When His time was approaching, Jesus knew and began preparing His inner circle for it, telling them "My time is at hand." (Mt 26:10) Jesus was coming to fulfill His purpose which was to die for the sins of the world. Until that time arrived, He could sleep in the boat during a storm with peace because He knew that was not the way His 'time' would unfold or be fulfilled. He knew there was a storm, but He also knew that there was no way any storm was going to take His life and snatch Him from the sacrificial death He would willing give Himself to.
Same way the mob in Nazareth that tried to push Him off a cliff posed no terror for Him. The townspeople were so crazed in a mob mentality that they pushed Him all the way from the synagogue to the edge of the cliff outside of town and when they got there, He walked back through them as if He was just another person in the crowd and not the one they were all trying to kill!
Jesus could have peace because He knew God did not send Him into the world to die like that on the very first day His public ministry began. He lived for God's purpose and no purpose but God's could stop Him.
Jesus knew this the same way Daniel was able to "hear" what Jeremiah's prophecy meant, hearing by the word of God (Dan 9:2),
“I, Daniel, understood by the books(scripture) the number of the years specified by the word of the LORD through Jeremiah the prophet, that He would accomplish seventy years in the desolations of Jerusalem.”
Jesus understood through studying the scripture and asking questions of the teachers, what God’s plan was for Him, just as Daniel understood the prophetic destiny of Jerusalem. As we hear the word of God, God quickens the word to us. It was the same operation in Jesus' life as it is in ours.
Like Paul, if we are going to fulfill our highest purposes in God, we are going to go through the kinds of 'storms' that leave us feeling like we have a sentence of death on our lives. We may experience being beat up and left for dead - if not physically, then emotionally. But there is purpose to every season of suffering we go through and the purpose is exactly what Paul said it was: that we should not trust in ourselves, but in God.
The scripture says that even Jesus learned obedience to God through the things which He suffered. We are not greater than our Master.

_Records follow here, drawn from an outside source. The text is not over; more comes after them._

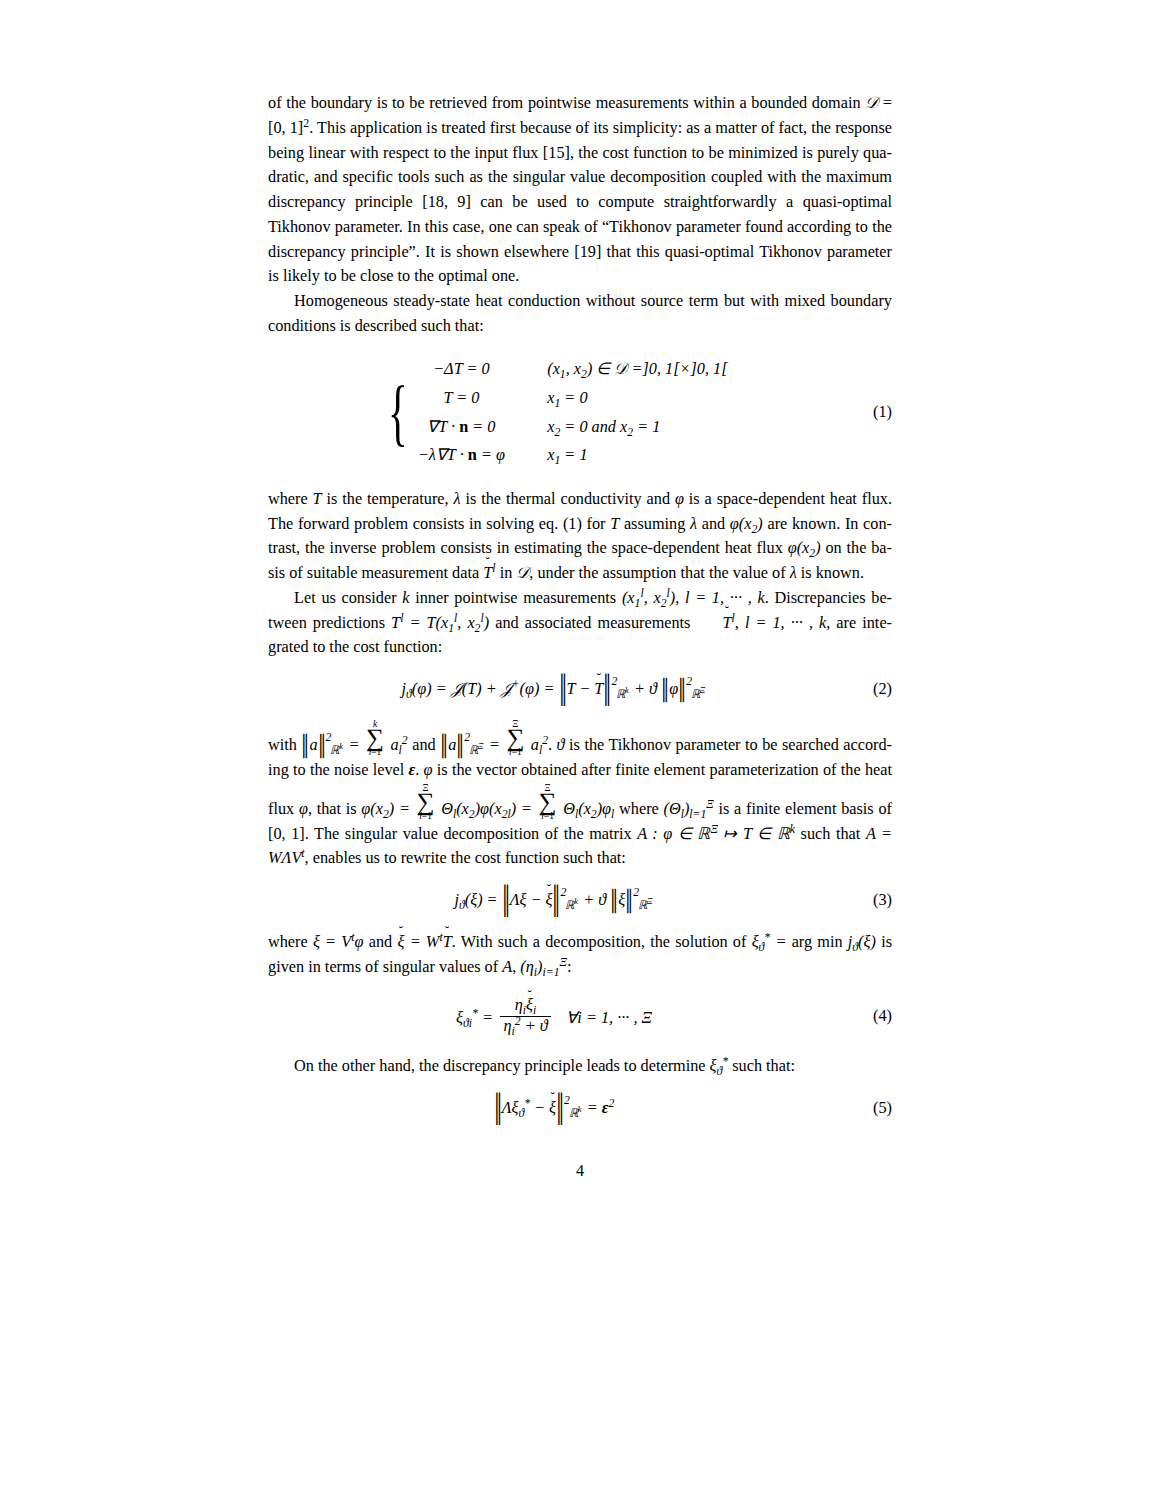of the boundary is to be retrieved from pointwise measurements within a bounded domain 𝒟 = [0, 1]2. This application is treated first because of its simplicity: as a matter of fact, the response being linear with respect to the input flux [15], the cost function to be minimized is purely quadratic, and specific tools such as the singular value decomposition coupled with the maximum discrepancy principle [18, 9] can be used to compute straightforwardly a quasi-optimal Tikhonov parameter. In this case, one can speak of “Tikhonov parameter found according to the discrepancy principle”. It is shown elsewhere [19] that this quasi-optimal Tikhonov parameter is likely to be close to the optimal one.
Homogeneous steady-state heat conduction without source term but with mixed boundary conditions is described such that:
{
| −Δ T = 0 | ( x 1 , x 2 ) ∈ 𝒟 =]0, 1[×]0, 1[ |
| T = 0 | x 1 = 0 |
| ∇ T · n = 0 | x 2 = 0 and x 2 = 1 |
| −λ∇ T · n = φ | x 1 = 1 |
(1)
where T is the temperature, λ is the thermal conductivity and φ is a space-dependent heat flux. The forward problem consists in solving eq. (1) for T assuming λ and φ(x2) are known. In contrast, the inverse problem consists in estimating the space-dependent heat flux φ(x2) on the basis of suitable measurement data ˘Tl in 𝒟, under the assumption that the value of λ is known.
Let us consider k inner pointwise measurements (x1l, x2l), l = 1, ··· , k. Discrepancies between predictions Tl = T(x1l, x2l) and associated measurements ˘Tl, l = 1, ··· , k, are integrated to the cost function:
jϑ(φ) = 𝒥(T) + 𝒥+(φ) = ∥T − ˘T∥2 ℝk + ϑ ∥φ∥2 ℝΞ
(2)
with ∥a∥2 ℝk = k∑l=1 al2 and ∥a∥2 ℝΞ = Ξ∑l=1 al2. ϑ is the Tikhonov parameter to be searched according to the noise level ε. φ is the vector obtained after finite element parameterization of the heat flux φ, that is φ(x2) = Ξ∑l=1 Θl(x2)φ(x2l) = Ξ∑l=1 Θl(x2)φl where (Θl)l=1Ξ is a finite element basis of [0, 1]. The singular value decomposition of the matrix A : φ ∈ ℝΞ ↦ T ∈ ℝk such that A = WΛVt, enables us to rewrite the cost function such that:
jϑ(ξ) = ∥Λξ − ˘ξ∥2 ℝk + ϑ ∥ξ∥2 ℝΞ
(3)
where ξ = Vtφ and ˘ξ = Wt˘T. With such a decomposition, the solution of ξϑ* = arg min jϑ(ξ) is given in terms of singular values of A, (ηi)i=1Ξ:
ξϑi* = ηi˘ξi ηi2 + ϑ ∀i = 1, ··· , Ξ
(4)
On the other hand, the discrepancy principle leads to determine ξϑ* such that:
∥Λξϑ* − ˘ξ∥2 ℝk = ε2
(5)
4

We do not pretend that the storm is not beating against us, but our experiences of God's salvation in all the storms of our lives will bring us to a place our highest level of trust in Him. When bad things happen to us in life, we can come out on the other side spiritually strengthened with deeper knowledge that God loves us and has faithfully watched over us with loving care. These storms are meant to work in us "an eternal weight of glory" if we will but believe and trust God , clinging to His purposes for us.
Jesus said that He would give us peace in the midst of the storm, not that He would give us peace without any storms. There are storms in this world, but He said, "Be of good cheer, I have overcome the world."